GIVEN RECORDS |
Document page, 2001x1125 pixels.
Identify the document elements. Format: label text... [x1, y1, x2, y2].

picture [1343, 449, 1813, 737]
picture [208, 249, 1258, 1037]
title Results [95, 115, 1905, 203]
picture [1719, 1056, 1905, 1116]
* * *
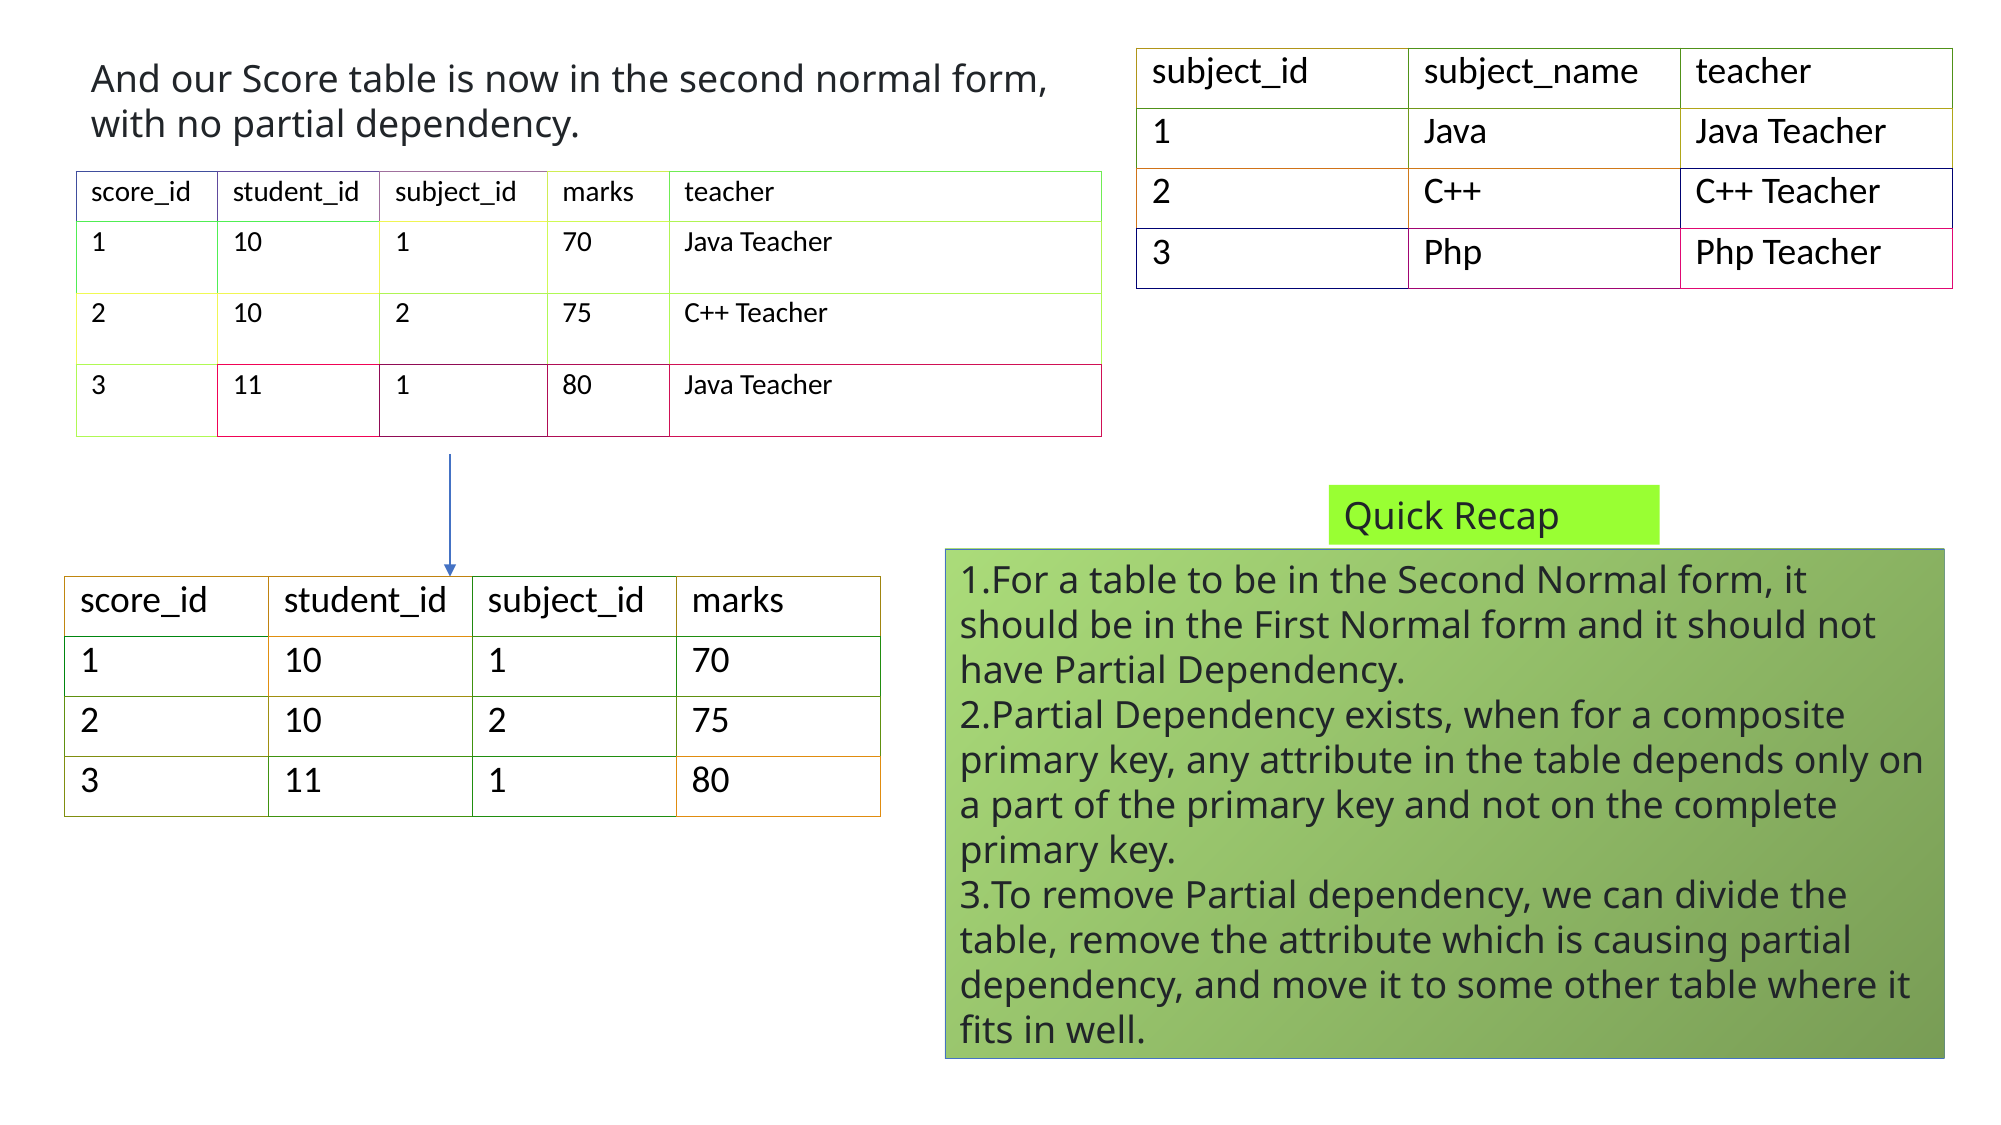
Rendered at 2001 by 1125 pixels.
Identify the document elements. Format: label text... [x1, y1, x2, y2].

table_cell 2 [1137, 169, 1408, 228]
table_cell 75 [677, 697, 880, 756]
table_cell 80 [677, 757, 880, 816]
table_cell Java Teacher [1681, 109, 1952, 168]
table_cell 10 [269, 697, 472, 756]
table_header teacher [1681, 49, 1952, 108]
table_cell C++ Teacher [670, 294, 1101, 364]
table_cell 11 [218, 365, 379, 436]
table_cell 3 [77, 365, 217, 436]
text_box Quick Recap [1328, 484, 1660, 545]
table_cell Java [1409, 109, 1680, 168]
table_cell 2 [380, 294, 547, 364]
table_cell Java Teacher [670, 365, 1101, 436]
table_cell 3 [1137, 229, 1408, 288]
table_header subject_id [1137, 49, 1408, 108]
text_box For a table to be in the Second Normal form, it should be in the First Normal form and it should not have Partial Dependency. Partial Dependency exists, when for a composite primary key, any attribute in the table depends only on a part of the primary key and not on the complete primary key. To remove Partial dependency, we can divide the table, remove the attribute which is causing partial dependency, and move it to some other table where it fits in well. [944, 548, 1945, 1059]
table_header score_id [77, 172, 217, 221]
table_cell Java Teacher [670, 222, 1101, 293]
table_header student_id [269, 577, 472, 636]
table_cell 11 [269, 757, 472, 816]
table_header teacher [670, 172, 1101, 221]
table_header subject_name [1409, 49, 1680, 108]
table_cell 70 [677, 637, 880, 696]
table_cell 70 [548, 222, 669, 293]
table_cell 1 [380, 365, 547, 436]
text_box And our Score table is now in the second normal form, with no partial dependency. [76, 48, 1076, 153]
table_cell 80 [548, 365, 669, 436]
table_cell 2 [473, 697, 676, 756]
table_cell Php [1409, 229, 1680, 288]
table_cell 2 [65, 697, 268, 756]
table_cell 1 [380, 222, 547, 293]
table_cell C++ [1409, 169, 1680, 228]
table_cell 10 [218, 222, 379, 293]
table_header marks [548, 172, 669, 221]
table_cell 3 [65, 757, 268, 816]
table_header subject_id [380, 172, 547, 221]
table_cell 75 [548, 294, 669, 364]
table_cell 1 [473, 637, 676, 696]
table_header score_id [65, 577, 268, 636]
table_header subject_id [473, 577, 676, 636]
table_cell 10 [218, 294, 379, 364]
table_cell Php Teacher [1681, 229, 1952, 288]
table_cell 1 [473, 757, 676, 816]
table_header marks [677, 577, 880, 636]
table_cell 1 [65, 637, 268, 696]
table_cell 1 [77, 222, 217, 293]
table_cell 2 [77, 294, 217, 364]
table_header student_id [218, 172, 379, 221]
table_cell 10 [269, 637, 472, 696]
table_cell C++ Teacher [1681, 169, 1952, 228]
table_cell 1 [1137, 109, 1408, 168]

WHAT IS NEEDED |
In the material, count each line that holds the string "pixels", and report only how many there are.

RESULT FOR THIS TASK |
2